The entries are to be written out again with no differences.

(Saved entries)
..............................

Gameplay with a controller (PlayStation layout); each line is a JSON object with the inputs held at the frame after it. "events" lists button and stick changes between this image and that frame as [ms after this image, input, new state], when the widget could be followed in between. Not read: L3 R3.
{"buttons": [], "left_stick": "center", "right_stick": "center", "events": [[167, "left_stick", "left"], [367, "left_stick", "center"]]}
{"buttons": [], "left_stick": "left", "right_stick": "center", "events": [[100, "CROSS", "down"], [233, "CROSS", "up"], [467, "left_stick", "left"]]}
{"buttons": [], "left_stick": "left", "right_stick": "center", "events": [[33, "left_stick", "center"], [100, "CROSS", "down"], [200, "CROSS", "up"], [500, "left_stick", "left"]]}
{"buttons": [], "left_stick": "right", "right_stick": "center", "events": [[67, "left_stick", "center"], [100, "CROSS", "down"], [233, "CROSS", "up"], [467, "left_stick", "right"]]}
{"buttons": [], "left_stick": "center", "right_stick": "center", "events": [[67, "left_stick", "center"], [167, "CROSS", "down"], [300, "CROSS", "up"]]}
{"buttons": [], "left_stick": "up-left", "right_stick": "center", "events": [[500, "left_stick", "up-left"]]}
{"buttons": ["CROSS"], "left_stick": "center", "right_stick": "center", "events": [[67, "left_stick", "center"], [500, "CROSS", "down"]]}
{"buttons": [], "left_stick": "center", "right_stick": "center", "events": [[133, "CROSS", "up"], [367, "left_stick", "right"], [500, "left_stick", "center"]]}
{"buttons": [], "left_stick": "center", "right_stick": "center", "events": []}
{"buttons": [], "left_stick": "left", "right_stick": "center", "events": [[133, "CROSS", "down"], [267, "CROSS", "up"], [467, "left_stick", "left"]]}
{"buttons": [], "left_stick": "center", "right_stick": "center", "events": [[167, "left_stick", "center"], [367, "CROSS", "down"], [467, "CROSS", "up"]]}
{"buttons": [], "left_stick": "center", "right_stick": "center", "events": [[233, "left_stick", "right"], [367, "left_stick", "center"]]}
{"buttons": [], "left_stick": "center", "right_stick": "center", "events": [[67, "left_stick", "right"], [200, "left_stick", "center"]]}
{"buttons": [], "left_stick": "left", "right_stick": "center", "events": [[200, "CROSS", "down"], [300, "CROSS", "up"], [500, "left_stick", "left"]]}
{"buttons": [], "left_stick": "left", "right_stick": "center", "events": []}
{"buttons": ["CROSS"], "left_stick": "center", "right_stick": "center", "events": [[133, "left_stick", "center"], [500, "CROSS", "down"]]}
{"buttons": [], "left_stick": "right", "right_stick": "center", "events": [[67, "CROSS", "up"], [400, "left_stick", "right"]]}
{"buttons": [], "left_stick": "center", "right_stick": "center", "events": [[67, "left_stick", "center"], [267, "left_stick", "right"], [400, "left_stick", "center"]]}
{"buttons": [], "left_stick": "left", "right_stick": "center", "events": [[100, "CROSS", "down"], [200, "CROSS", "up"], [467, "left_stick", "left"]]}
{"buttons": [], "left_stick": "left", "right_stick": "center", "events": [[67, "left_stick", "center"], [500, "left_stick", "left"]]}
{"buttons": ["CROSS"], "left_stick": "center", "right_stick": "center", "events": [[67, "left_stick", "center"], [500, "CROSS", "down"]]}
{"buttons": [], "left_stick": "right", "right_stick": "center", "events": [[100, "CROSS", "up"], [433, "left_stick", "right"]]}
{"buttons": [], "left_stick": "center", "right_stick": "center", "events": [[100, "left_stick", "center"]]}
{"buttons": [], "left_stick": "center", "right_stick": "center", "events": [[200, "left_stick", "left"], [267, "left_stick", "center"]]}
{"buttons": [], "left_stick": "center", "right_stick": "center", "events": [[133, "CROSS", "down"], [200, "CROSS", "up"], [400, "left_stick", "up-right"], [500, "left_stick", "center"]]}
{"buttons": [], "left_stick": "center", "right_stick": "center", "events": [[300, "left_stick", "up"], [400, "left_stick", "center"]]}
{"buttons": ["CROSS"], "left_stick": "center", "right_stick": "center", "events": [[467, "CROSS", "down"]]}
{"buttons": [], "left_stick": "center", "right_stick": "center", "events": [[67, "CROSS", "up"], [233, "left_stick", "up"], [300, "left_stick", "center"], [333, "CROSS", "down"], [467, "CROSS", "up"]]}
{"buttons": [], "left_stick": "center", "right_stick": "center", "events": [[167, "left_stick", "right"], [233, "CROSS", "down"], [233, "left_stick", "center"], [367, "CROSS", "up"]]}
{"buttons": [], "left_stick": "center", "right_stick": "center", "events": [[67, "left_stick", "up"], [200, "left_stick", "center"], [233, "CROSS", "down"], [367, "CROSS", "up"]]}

..............................

## Output for this exercise
Gameplay with a controller (PlayStation layout); each line is a JSON object with the inputs held at the frame after it. "events" lists button and stick changes between this image and that frame as [ms after this image, input, new state], when the widget could be followed in between. Not read: L3 R3.
{"buttons": [], "left_stick": "center", "right_stick": "center", "events": [[167, "left_stick", "left"], [367, "left_stick", "center"]]}
{"buttons": [], "left_stick": "left", "right_stick": "center", "events": [[100, "CROSS", "down"], [233, "CROSS", "up"], [467, "left_stick", "left"]]}
{"buttons": [], "left_stick": "left", "right_stick": "center", "events": [[33, "left_stick", "center"], [100, "CROSS", "down"], [200, "CROSS", "up"], [500, "left_stick", "left"]]}
{"buttons": [], "left_stick": "right", "right_stick": "center", "events": [[67, "left_stick", "center"], [100, "CROSS", "down"], [233, "CROSS", "up"], [467, "left_stick", "right"]]}
{"buttons": [], "left_stick": "center", "right_stick": "center", "events": [[67, "left_stick", "center"], [167, "CROSS", "down"], [300, "CROSS", "up"]]}
{"buttons": [], "left_stick": "up-left", "right_stick": "center", "events": [[500, "left_stick", "up-left"]]}
{"buttons": ["CROSS"], "left_stick": "center", "right_stick": "center", "events": [[67, "left_stick", "center"], [500, "CROSS", "down"]]}
{"buttons": [], "left_stick": "center", "right_stick": "center", "events": [[133, "CROSS", "up"], [367, "left_stick", "right"], [500, "left_stick", "center"]]}
{"buttons": [], "left_stick": "center", "right_stick": "center", "events": []}
{"buttons": [], "left_stick": "left", "right_stick": "center", "events": [[133, "CROSS", "down"], [267, "CROSS", "up"], [467, "left_stick", "left"]]}
{"buttons": [], "left_stick": "center", "right_stick": "center", "events": [[167, "left_stick", "center"], [367, "CROSS", "down"], [467, "CROSS", "up"]]}
{"buttons": [], "left_stick": "center", "right_stick": "center", "events": [[233, "left_stick", "right"], [367, "left_stick", "center"]]}
{"buttons": [], "left_stick": "center", "right_stick": "center", "events": [[67, "left_stick", "right"], [200, "left_stick", "center"]]}
{"buttons": [], "left_stick": "left", "right_stick": "center", "events": [[200, "CROSS", "down"], [300, "CROSS", "up"], [500, "left_stick", "left"]]}
{"buttons": [], "left_stick": "left", "right_stick": "center", "events": []}
{"buttons": ["CROSS"], "left_stick": "center", "right_stick": "center", "events": [[133, "left_stick", "center"], [500, "CROSS", "down"]]}
{"buttons": [], "left_stick": "right", "right_stick": "center", "events": [[67, "CROSS", "up"], [400, "left_stick", "right"]]}
{"buttons": [], "left_stick": "center", "right_stick": "center", "events": [[67, "left_stick", "center"], [267, "left_stick", "right"], [400, "left_stick", "center"]]}
{"buttons": [], "left_stick": "left", "right_stick": "center", "events": [[100, "CROSS", "down"], [200, "CROSS", "up"], [467, "left_stick", "left"]]}
{"buttons": [], "left_stick": "left", "right_stick": "center", "events": [[67, "left_stick", "center"], [500, "left_stick", "left"]]}
{"buttons": ["CROSS"], "left_stick": "center", "right_stick": "center", "events": [[67, "left_stick", "center"], [500, "CROSS", "down"]]}
{"buttons": [], "left_stick": "right", "right_stick": "center", "events": [[100, "CROSS", "up"], [433, "left_stick", "right"]]}
{"buttons": [], "left_stick": "center", "right_stick": "center", "events": [[100, "left_stick", "center"]]}
{"buttons": [], "left_stick": "center", "right_stick": "center", "events": [[200, "left_stick", "left"], [267, "left_stick", "center"]]}
{"buttons": [], "left_stick": "center", "right_stick": "center", "events": [[133, "CROSS", "down"], [200, "CROSS", "up"], [400, "left_stick", "up-right"], [500, "left_stick", "center"]]}
{"buttons": [], "left_stick": "center", "right_stick": "center", "events": [[300, "left_stick", "up"], [400, "left_stick", "center"]]}
{"buttons": ["CROSS"], "left_stick": "center", "right_stick": "center", "events": [[467, "CROSS", "down"]]}
{"buttons": [], "left_stick": "center", "right_stick": "center", "events": [[67, "CROSS", "up"], [233, "left_stick", "up"], [300, "left_stick", "center"], [333, "CROSS", "down"], [467, "CROSS", "up"]]}
{"buttons": [], "left_stick": "center", "right_stick": "center", "events": [[167, "left_stick", "right"], [233, "CROSS", "down"], [233, "left_stick", "center"], [367, "CROSS", "up"]]}
{"buttons": [], "left_stick": "center", "right_stick": "center", "events": [[67, "left_stick", "up"], [200, "left_stick", "center"], [233, "CROSS", "down"], [367, "CROSS", "up"]]}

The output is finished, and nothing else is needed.